The scenarios above involve intricate and complex issues that require specialized solutions, so both individuals are also very likely to reach out to their networks for recommendations and search them online.
Marketing at this stage should focus on the basics: what, how, where, who and why of your product or service. Content should be educational and informational, not sales-focused, and your online presence should be easy to find
Once consumers have determined their options, it’s time to evaluate them. Consumers know what they want at this stage and have developed criteria for measuring alternatives. This can involve comparing two or more potential solutions based on benchmarks like capabilities, benefits, experience, expertise, availability, and cost. Or it can be more complex, involving competitive bid or procurement processes.
Regardless of the evaluation method, a marketer’s job is to fully understand what criteria consumers will use to assess the product or service so they can provide persuasive content at this stage. Is risk mitigation or cost optimization more important? Is technology a factor? Is experience valued higher than cost?
This is where a company needs to differentiate from competitors, so it’s essential for marketers to deeply understand what their competitors are offering and what they’re saying. Content at this stage should be solutions-focused, explaining how your company solves the consumer’s problem and why your offering is better.
The decision stage is where a shopper becomes a buyer, but it’s not always so quick. Consumers know and understand their problems and have identified potential solutions.
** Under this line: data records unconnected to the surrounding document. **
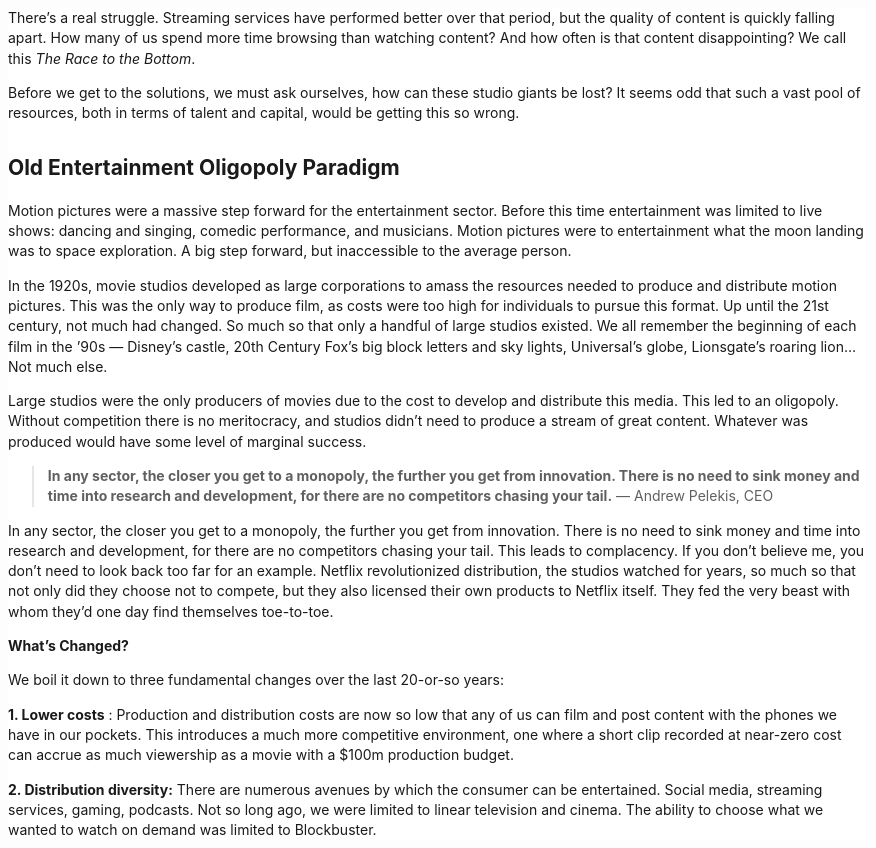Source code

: There’s a real struggle. Streaming services have performed better over that
period, but the quality of content is quickly falling apart. How many of us
spend more time browsing than watching content? And how often is that content
disappointing? We call this _The Race to the Bottom_.

Before we get to the solutions, we must ask ourselves, how can these studio
giants be lost? It seems odd that such a vast pool of resources, both in terms
of talent and capital, would be getting this so wrong.

## **Old Entertainment Oligopoly Paradigm**

Motion pictures were a massive step forward for the entertainment sector.
Before this time entertainment was limited to live shows: dancing and singing,
comedic performance, and musicians. Motion pictures were to entertainment what
the moon landing was to space exploration. A big step forward, but
inaccessible to the average person.

In the 1920s, movie studios developed as large corporations to amass the
resources needed to produce and distribute motion pictures. This was the only
way to produce film, as costs were too high for individuals to pursue this
format. Up until the 21st century, not much had changed. So much so that only
a handful of large studios existed. We all remember the beginning of each film
in the ’90s — Disney’s castle, 20th Century Fox’s big block letters and sky
lights, Universal’s globe, Lionsgate’s roaring lion… Not much else.

Large studios were the only producers of movies due to the cost to develop and
distribute this media. This led to an oligopoly. Without competition there is
no meritocracy, and studios didn’t need to produce a stream of great content.
Whatever was produced would have some level of marginal success.

> **In any sector, the closer you get to a monopoly, the further you get from
> innovation. There is no need to sink money and time into research and
> development, for there are no competitors chasing your tail.** ― Andrew
> Pelekis, CEO

In any sector, the closer you get to a monopoly, the further you get from
innovation. There is no need to sink money and time into research and
development, for there are no competitors chasing your tail. This leads to
complacency. If you don’t believe me, you don’t need to look back too far for
an example. Netflix revolutionized distribution, the studios watched for
years, so much so that not only did they choose not to compete, but they also
licensed their own products to Netflix itself. They fed the very beast with
whom they’d one day find themselves toe-to-toe.  
  
**What’s Changed?**

We boil it down to three fundamental changes over the last 20-or-so years:

**1\. Lower costs** : Production and distribution costs are now so low that
any of us can film and post content with the phones we have in our pockets.
This introduces a much more competitive environment, one where a short clip
recorded at near-zero cost can accrue as much viewership as a movie with a
$100m production budget.

**2\. Distribution diversity:** There are numerous avenues by which the
consumer can be entertained. Social media, streaming services, gaming,
podcasts. Not so long ago, we were limited to linear television and cinema.
The ability to choose what we wanted to watch on demand was limited to
Blockbuster.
But they may still have questions or need more information to feel confident about choosing your company.
The high-net-worth individual has researched and interviewed several wealth management firms and has chosen his favorite. Before committing, he wants his wife to be part of the conversation. Similarly, the real estate developer has selected two business advisor contenders and needs her management team to choose the winner.
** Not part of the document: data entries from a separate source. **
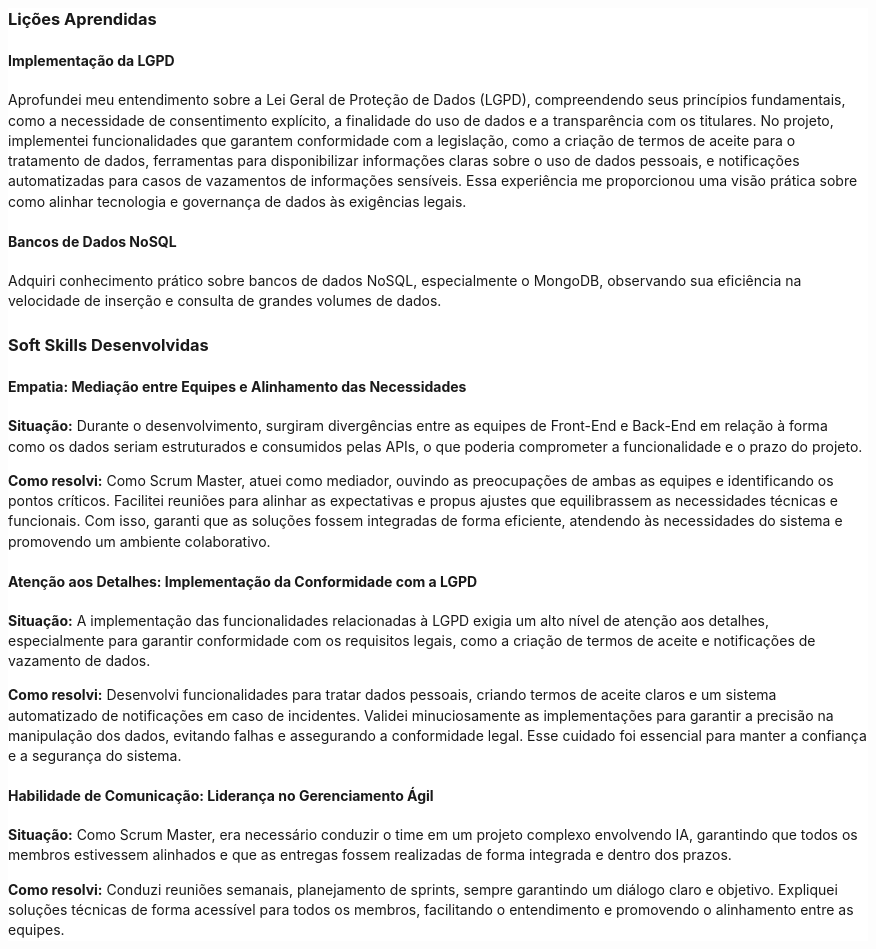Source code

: <h3>Lições Aprendidas</h3>

<h4>Implementação da LGPD</h4>
<p>Aprofundei meu entendimento sobre a Lei Geral de Proteção de Dados (LGPD), compreendendo seus princípios fundamentais, como a necessidade de consentimento explícito, a finalidade do uso de dados e a transparência com os titulares. No projeto, implementei funcionalidades que garantem conformidade com a legislação, como a criação de termos de aceite para o tratamento de dados, ferramentas para disponibilizar informações claras sobre o uso de dados pessoais, e notificações automatizadas para casos de vazamentos de informações sensíveis. Essa experiência me proporcionou uma visão prática sobre como alinhar tecnologia e governança de dados às exigências legais.</p>

<h4>Bancos de Dados NoSQL</h4>
<p>Adquiri conhecimento prático sobre bancos de dados NoSQL, especialmente o MongoDB, observando sua eficiência na velocidade de inserção e consulta de grandes volumes de dados.</p>


<h3>Soft Skills Desenvolvidas</h3>

<h4>Empatia: Mediação entre Equipes e Alinhamento das Necessidades</h4>
<p><strong>Situação:</strong> Durante o desenvolvimento, surgiram divergências entre as equipes de Front-End e Back-End em relação à forma como os dados seriam estruturados e consumidos pelas APIs, o que poderia comprometer a funcionalidade e o prazo do projeto.</p>
<p><strong>Como resolvi:</strong> Como Scrum Master, atuei como mediador, ouvindo as preocupações de ambas as equipes e identificando os pontos críticos. Facilitei reuniões para alinhar as expectativas e propus ajustes que equilibrassem as necessidades técnicas e funcionais. Com isso, garanti que as soluções fossem integradas de forma eficiente, atendendo às necessidades do sistema e promovendo um ambiente colaborativo.</p>

<h4>Atenção aos Detalhes: Implementação da Conformidade com a LGPD</h4>
<p><strong>Situação:</strong> A implementação das funcionalidades relacionadas à LGPD exigia um alto nível de atenção aos detalhes, especialmente para garantir conformidade com os requisitos legais, como a criação de termos de aceite e notificações de vazamento de dados.</p>
<p><strong>Como resolvi:</strong> Desenvolvi funcionalidades para tratar dados pessoais, criando termos de aceite claros e um sistema automatizado de notificações em caso de incidentes. Validei minuciosamente as implementações para garantir a precisão na manipulação dos dados, evitando falhas e assegurando a conformidade legal. Esse cuidado foi essencial para manter a confiança e a segurança do sistema.</p>

<h4>Habilidade de Comunicação: Liderança no Gerenciamento Ágil</h4>
<p><strong>Situação:</strong> Como Scrum Master, era necessário conduzir o time em um projeto complexo envolvendo IA, garantindo que todos os membros estivessem alinhados e que as entregas fossem realizadas de forma integrada e dentro dos prazos.</p>
<p><strong>Como resolvi:</strong> Conduzi reuniões semanais, planejamento de sprints, sempre garantindo um diálogo claro e objetivo. Expliquei soluções técnicas de forma acessível para todos os membros, facilitando o entendimento e promovendo o alinhamento entre as equipes.</p>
The focus of content at this stage is to reinforce confidence in your product or service, providing resources rather than a sales pitch.
Keep in mind that for the customer, buying a product or service is often an emotional decision whereas the selling of products or services is often done rationally. Aligning your marketing to address the emotional side can significantly help your ability to close the sale. This is a topic I will specifically address in another blog post.
Understanding the buyer’s journey helps you build customer trust by offering the content they’re looking for at each stage of the decision-making process. Following the buyer mindset, you can align your marketing strategy and tailor content to their needs so that they have developed trust in your brand when they are ready to buy.